Lay out the stretch of lines from the one containing "comme les silicones" through the one containing "NOUS CONTACTER" as a numbered list, skipping any blank lines.

Dataset entries:
——————————

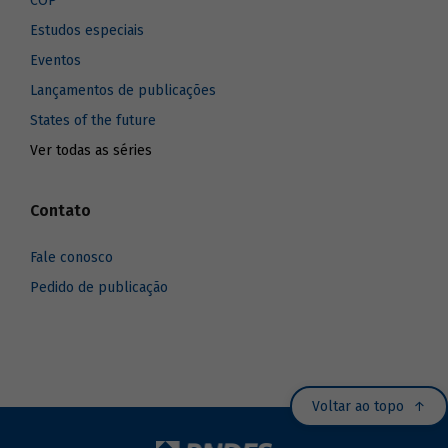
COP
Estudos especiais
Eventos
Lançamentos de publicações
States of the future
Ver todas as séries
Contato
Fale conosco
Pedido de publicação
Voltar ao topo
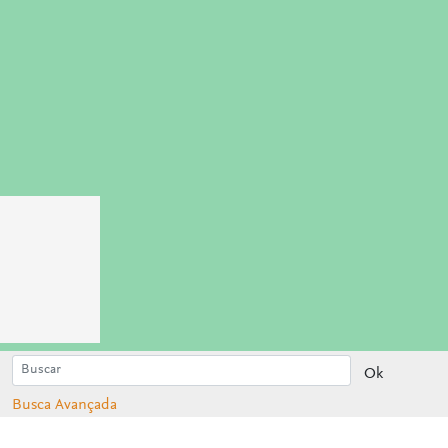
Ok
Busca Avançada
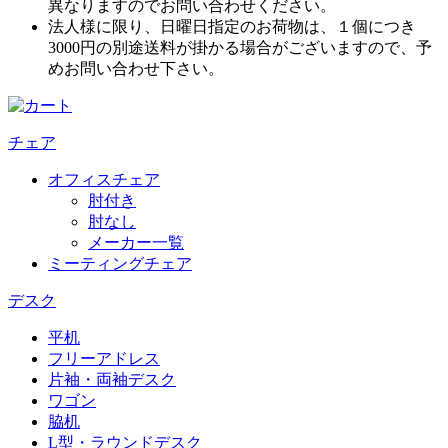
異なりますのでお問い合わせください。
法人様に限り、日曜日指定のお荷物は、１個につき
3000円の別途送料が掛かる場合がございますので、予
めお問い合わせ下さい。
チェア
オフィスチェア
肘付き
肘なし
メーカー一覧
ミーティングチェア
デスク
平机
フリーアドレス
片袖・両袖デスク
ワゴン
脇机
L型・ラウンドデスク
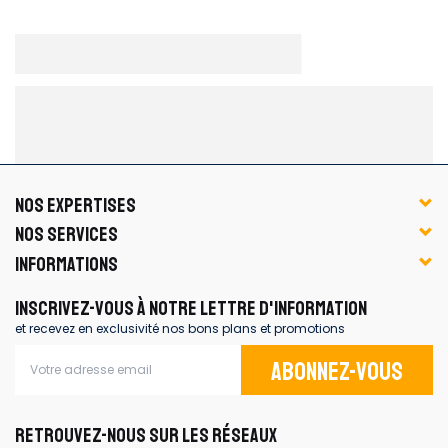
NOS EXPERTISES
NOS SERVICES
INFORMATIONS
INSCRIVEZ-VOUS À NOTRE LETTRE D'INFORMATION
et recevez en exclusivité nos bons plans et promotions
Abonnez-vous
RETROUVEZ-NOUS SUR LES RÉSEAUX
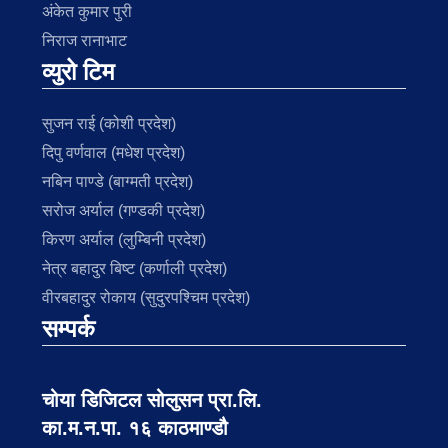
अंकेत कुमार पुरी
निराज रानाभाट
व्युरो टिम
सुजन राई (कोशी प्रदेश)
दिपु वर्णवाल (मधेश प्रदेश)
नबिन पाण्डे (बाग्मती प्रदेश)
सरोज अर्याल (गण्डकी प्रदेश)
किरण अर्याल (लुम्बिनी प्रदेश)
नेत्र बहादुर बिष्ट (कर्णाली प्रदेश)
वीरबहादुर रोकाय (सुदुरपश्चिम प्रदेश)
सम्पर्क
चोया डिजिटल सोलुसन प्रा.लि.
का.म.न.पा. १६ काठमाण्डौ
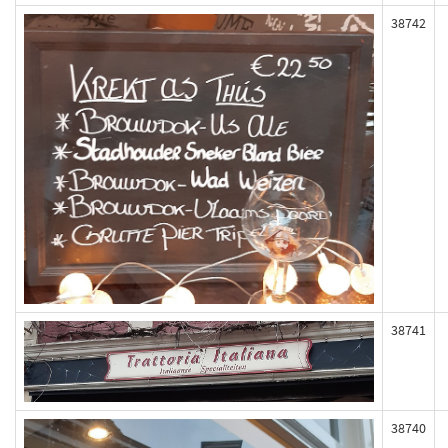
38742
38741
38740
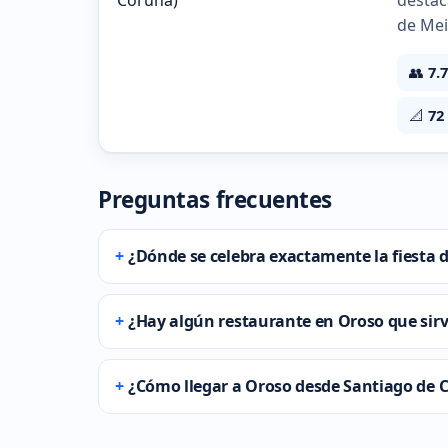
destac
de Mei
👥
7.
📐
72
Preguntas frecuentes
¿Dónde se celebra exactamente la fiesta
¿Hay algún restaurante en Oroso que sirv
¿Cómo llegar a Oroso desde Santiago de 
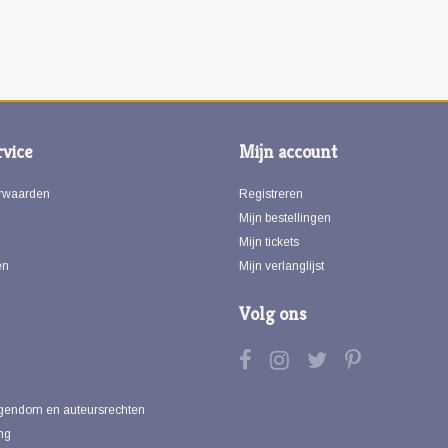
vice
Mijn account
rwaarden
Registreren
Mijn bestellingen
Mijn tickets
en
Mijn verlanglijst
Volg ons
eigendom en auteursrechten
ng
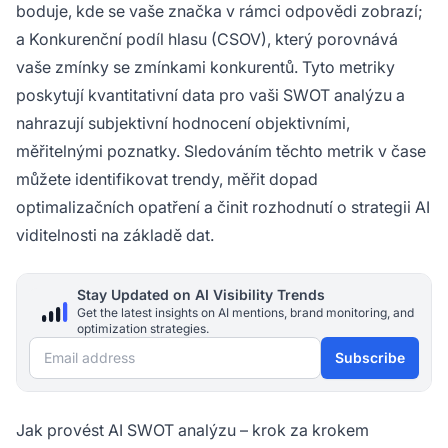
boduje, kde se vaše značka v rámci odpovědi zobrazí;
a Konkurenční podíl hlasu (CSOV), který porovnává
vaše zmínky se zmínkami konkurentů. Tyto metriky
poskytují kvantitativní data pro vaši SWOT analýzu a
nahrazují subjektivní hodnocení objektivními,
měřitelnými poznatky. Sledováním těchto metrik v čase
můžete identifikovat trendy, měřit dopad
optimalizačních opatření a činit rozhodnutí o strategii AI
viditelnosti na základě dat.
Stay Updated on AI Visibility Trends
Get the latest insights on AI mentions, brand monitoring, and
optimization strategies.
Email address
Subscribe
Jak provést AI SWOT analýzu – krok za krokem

——————————

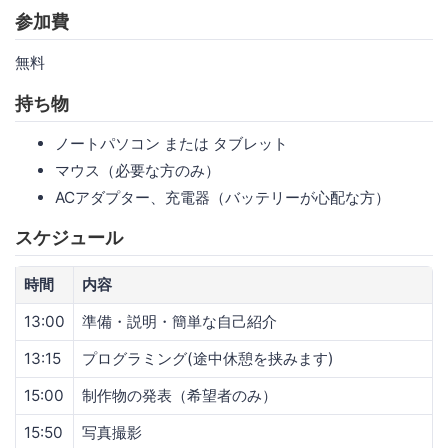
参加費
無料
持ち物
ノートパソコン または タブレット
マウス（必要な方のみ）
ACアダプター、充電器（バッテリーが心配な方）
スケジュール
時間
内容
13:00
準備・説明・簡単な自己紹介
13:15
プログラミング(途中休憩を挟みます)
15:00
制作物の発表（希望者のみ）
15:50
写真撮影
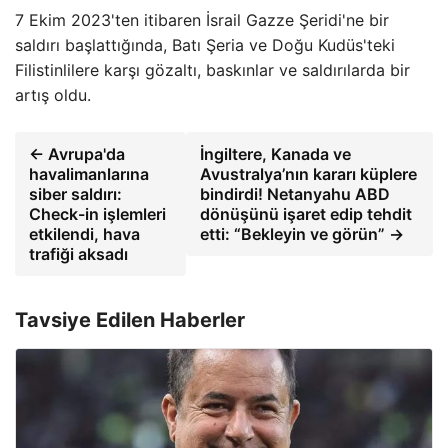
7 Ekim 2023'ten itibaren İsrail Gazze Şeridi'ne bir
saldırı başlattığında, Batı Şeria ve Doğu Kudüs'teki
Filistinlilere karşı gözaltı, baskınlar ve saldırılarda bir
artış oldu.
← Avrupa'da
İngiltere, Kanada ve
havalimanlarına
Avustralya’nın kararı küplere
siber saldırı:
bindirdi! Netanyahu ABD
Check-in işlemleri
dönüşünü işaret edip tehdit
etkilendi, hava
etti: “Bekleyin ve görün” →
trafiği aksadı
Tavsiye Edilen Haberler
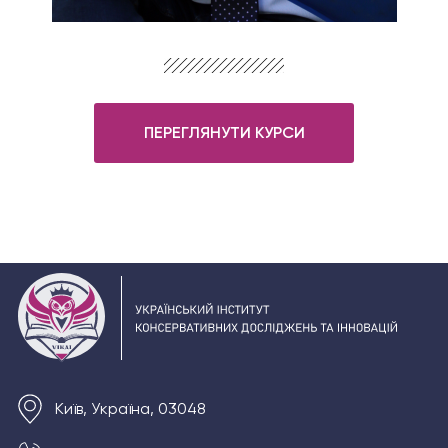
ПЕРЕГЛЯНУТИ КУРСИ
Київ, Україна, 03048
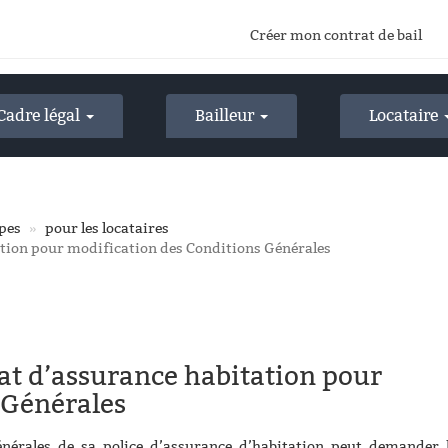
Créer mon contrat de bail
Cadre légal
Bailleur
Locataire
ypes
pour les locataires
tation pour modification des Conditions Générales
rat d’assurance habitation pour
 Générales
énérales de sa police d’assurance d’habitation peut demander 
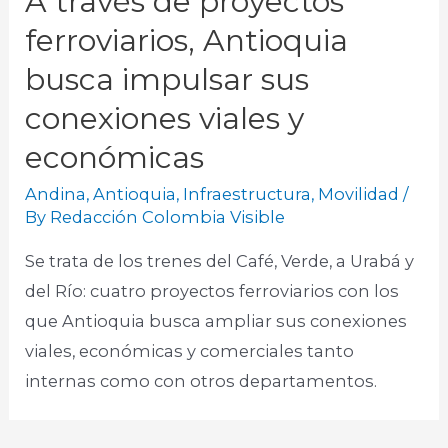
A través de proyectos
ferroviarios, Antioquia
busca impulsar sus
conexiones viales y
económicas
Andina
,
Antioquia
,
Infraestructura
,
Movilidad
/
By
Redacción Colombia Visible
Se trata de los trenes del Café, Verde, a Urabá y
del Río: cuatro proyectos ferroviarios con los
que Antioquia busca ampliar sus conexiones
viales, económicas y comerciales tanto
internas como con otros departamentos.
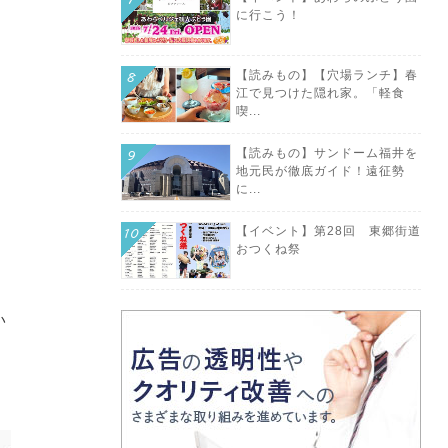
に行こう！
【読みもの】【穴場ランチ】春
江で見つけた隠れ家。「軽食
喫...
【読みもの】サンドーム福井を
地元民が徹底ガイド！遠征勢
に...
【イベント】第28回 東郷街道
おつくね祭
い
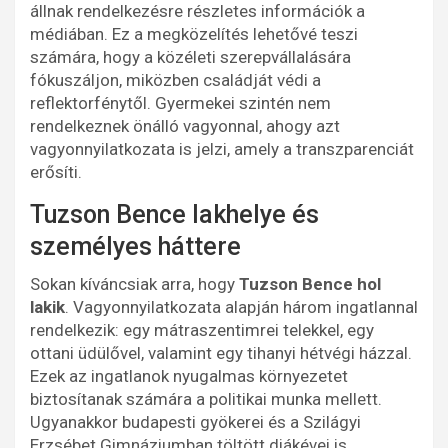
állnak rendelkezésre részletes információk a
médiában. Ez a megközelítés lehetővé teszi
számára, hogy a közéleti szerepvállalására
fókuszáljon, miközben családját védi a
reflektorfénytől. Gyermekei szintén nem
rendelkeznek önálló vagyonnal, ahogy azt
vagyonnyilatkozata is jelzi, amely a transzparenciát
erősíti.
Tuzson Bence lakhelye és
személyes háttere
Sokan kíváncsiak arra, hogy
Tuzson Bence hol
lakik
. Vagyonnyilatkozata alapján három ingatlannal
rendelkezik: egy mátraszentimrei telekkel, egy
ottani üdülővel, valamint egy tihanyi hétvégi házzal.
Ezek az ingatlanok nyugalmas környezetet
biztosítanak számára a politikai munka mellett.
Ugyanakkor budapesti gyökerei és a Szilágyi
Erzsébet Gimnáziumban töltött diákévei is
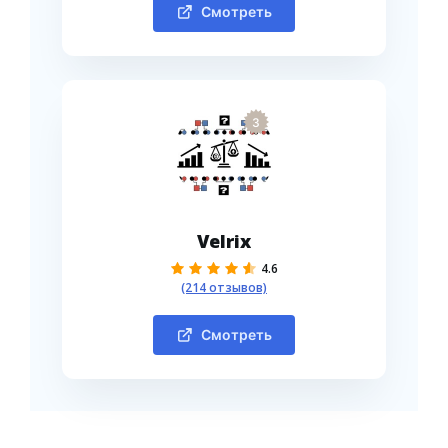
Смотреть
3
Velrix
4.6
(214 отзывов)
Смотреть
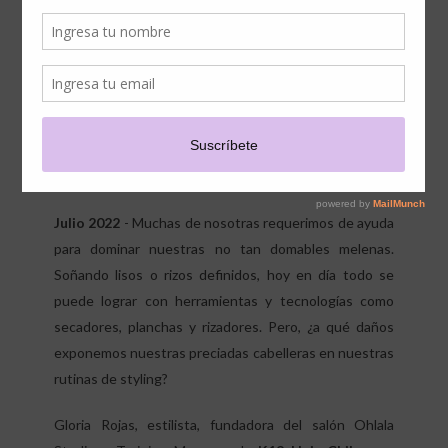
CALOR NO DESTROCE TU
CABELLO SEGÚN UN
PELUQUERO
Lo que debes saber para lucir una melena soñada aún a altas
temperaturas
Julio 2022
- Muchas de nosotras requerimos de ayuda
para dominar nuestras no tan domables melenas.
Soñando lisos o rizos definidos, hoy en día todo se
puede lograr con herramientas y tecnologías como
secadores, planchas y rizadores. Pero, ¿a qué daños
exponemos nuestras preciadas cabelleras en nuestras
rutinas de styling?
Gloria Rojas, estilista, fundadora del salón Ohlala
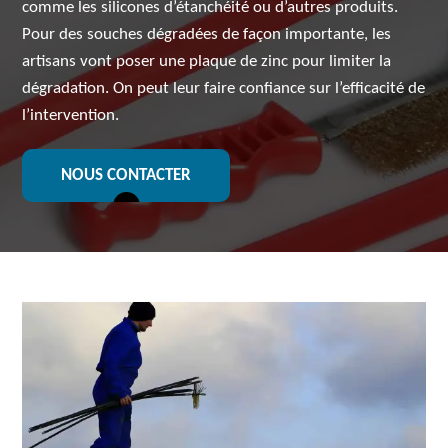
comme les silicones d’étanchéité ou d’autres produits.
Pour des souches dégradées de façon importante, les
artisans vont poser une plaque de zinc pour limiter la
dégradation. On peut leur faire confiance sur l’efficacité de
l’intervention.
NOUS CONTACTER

——————————

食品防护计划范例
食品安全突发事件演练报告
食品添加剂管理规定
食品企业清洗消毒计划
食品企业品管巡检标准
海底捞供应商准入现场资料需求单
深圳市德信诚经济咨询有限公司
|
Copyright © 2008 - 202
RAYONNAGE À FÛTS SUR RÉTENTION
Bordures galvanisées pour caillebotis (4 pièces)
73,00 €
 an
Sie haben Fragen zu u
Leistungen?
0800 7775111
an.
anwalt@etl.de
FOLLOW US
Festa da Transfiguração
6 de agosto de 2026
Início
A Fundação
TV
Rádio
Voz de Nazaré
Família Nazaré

——————————

**Answer box:**
1. comme les silicones d’étanchéité ou d’autres produits.
2. Pour des souches dégradées de façon importante, les
3. artisans vont poser une plaque de zinc pour limiter la
4. dégradation. On peut leur faire confiance sur l’efficacité de
5. l’intervention.
6. NOUS CONTACTER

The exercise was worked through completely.